Monday, December 18, 2006

Not what, but when?

I feel very privliged to know what I want to do with my life. I know I want to be an actress and a drama teacher, but I don't know when other parts of my life are supposed to develop. My mother has pounded into my head stuff like "no sex till marriage" and "don't get married till you're out of college" but those are big steps and there's never been any guide to anything else. I don't know at what age I'm supposed to move in with someone, get engaged, buy a dog together, or what.

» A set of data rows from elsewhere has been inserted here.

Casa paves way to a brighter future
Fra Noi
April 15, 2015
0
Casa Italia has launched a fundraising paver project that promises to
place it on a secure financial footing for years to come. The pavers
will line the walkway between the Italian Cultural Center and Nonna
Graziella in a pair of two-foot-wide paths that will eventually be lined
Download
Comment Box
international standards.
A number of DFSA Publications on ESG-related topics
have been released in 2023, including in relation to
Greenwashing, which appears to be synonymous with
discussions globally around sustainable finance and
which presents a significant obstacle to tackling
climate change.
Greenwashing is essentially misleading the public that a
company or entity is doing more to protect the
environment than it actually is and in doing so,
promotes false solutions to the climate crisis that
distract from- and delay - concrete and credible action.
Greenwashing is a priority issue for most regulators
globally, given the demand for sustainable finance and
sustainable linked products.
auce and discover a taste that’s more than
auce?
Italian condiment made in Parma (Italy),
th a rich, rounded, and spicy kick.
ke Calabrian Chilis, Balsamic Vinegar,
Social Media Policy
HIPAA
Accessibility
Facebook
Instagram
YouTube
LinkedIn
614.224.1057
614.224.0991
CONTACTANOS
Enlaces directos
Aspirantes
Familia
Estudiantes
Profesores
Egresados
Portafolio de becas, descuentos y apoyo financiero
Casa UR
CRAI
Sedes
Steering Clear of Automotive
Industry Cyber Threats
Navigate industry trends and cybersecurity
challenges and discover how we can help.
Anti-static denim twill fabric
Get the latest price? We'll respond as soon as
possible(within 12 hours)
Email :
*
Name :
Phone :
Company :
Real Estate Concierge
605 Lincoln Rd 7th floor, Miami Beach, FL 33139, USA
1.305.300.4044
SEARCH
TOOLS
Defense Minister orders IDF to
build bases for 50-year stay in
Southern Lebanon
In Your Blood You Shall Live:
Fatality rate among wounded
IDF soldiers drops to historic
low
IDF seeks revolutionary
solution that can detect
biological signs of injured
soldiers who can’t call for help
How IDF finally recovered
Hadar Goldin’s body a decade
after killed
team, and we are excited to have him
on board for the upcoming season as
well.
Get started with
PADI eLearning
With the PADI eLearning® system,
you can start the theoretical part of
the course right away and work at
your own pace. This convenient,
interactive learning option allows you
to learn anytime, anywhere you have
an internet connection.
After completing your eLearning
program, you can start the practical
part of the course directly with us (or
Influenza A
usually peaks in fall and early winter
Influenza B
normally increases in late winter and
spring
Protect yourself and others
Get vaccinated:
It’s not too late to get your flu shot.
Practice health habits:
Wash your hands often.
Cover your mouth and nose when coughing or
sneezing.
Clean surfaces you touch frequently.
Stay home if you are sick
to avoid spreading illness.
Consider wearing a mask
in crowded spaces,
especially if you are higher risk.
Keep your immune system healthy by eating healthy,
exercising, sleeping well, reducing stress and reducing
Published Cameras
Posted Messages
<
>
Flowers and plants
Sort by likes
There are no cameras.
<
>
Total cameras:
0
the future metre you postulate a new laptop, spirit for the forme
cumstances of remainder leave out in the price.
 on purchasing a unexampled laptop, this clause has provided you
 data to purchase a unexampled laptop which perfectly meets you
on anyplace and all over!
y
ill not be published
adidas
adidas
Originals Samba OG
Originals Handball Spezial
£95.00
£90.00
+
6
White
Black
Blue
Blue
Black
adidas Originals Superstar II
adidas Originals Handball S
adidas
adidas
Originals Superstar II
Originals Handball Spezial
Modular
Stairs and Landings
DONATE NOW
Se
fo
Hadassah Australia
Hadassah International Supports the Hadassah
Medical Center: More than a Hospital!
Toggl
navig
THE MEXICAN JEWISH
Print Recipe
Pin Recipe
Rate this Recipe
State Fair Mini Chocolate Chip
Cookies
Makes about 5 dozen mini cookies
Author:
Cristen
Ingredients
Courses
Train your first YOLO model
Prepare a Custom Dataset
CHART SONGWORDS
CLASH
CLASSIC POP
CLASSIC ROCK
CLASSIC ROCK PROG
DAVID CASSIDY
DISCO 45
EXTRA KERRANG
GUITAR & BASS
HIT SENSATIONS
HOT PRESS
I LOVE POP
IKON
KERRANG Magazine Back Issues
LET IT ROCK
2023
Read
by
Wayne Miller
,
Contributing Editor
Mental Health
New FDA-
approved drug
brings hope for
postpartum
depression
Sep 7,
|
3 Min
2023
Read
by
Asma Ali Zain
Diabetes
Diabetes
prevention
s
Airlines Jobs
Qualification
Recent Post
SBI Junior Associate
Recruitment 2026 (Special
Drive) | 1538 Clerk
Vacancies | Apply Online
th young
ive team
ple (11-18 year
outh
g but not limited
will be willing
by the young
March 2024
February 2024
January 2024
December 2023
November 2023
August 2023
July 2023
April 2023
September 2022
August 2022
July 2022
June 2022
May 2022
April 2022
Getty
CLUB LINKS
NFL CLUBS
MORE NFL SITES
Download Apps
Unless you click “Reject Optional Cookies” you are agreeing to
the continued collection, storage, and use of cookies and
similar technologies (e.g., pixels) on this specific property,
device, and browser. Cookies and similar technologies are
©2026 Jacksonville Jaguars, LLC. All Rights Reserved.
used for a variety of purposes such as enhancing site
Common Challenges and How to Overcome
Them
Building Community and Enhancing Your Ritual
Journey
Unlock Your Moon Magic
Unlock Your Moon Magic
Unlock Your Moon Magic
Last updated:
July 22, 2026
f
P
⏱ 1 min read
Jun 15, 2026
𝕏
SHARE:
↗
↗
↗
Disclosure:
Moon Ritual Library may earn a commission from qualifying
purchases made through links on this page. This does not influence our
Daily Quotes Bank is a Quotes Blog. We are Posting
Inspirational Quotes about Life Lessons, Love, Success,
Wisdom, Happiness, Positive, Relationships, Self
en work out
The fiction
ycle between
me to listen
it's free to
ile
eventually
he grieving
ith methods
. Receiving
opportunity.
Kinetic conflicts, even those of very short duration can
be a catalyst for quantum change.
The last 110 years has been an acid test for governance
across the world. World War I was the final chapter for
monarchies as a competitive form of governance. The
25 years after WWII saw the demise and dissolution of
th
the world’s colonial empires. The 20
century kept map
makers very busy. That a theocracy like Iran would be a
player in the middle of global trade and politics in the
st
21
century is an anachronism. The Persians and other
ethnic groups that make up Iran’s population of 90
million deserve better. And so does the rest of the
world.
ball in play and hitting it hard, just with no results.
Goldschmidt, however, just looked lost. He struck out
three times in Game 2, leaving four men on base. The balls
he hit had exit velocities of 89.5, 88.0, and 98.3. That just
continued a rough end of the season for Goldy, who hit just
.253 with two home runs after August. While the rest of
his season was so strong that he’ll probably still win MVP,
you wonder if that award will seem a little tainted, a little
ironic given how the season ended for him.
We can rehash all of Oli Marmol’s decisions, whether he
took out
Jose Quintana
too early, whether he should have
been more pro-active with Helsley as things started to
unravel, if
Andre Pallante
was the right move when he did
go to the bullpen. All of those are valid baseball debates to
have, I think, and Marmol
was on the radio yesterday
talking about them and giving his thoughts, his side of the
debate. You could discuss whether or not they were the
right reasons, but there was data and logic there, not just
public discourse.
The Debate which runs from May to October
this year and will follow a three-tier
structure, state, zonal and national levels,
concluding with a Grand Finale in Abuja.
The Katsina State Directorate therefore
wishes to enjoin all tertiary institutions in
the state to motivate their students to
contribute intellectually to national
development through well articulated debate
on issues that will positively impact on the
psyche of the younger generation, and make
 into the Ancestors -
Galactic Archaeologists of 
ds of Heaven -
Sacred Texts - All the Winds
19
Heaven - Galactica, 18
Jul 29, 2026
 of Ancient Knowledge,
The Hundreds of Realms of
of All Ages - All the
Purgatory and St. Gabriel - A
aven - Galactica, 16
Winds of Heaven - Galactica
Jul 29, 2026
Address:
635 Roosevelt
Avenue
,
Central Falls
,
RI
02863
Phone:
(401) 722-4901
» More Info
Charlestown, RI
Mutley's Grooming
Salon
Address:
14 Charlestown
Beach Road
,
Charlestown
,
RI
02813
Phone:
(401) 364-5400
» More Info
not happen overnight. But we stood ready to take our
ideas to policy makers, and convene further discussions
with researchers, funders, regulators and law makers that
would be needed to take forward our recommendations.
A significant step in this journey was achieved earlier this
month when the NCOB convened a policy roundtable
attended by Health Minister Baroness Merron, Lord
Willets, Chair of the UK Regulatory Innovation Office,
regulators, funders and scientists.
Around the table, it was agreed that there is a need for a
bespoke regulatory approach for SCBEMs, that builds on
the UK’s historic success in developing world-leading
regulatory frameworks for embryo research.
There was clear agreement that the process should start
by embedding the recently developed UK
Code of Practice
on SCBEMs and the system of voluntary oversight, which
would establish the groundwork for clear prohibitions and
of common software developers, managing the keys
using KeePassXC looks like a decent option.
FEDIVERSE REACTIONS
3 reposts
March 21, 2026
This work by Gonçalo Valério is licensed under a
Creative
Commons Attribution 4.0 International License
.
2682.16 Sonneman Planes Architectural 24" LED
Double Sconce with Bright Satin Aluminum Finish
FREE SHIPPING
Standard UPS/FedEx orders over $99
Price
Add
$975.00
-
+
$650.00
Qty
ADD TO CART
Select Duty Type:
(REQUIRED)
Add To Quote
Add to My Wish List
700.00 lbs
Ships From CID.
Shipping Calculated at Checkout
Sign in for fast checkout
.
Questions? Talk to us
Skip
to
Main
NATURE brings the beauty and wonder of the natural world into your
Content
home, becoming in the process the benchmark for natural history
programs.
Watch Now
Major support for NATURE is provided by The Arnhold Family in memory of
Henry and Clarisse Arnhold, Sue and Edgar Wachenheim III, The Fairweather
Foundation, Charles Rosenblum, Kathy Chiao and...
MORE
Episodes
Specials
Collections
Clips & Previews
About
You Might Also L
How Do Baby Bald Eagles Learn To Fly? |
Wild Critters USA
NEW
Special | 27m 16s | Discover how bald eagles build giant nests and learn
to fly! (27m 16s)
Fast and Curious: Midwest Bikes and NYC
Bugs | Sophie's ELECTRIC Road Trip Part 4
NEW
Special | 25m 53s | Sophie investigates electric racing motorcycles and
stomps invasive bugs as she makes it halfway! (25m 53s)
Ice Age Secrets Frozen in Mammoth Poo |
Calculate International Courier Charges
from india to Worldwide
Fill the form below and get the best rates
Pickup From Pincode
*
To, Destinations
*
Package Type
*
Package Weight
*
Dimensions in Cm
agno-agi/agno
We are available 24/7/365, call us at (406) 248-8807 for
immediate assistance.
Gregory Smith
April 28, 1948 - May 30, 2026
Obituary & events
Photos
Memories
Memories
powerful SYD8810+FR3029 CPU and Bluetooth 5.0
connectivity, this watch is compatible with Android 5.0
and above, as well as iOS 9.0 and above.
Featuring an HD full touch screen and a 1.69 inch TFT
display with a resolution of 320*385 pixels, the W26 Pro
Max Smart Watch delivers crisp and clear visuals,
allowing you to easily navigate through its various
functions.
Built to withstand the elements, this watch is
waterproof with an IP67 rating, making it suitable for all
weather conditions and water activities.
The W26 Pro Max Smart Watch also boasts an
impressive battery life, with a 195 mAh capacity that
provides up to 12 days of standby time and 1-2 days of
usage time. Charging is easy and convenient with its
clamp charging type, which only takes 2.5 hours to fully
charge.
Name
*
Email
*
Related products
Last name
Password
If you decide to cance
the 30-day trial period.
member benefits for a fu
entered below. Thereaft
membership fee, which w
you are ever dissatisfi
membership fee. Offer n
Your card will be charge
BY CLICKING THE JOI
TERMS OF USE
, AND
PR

Basically, I've gathered that I know that I've developed not only in a much different way than my siblings, but much sooner, and so I shouldn't base my life on them. I might move in with Mike next year, and *knock on wood* I might even finally recieve a ring from him in two years. Even while the whole "what if we're not together" thing runs through my head a lot, so does the "what if we're still happily together" thing. Every girl loves to be loved in one way or another, and it just doesn't help that while I jump for joy thinking about living with him, I'm still worried about what my parents will think. I have people saying "you're 18, almost 19. They can't tell you what to do!" but I wasn't raised that way. I try to respect my parents opinion even if I don't agree or if it causes a fight, but I prefer to get it out there rather than to bottle it up.

Yet another way that I'm learning that things are much more complicated out here. I'm just glad that I have time to work this one out.

1 Comments:

At January 8, 2007 at 9:08 PM, Anonymous Anonymous said...

Basically I'm freaking out too. Mostly about the whole "what if we're not together' thing. but instead of that its "what if he doesnt like me anymore?" and "what if there is someone else and i am just a back up?"

Life if funny. We know the big things, i jsut want some more details.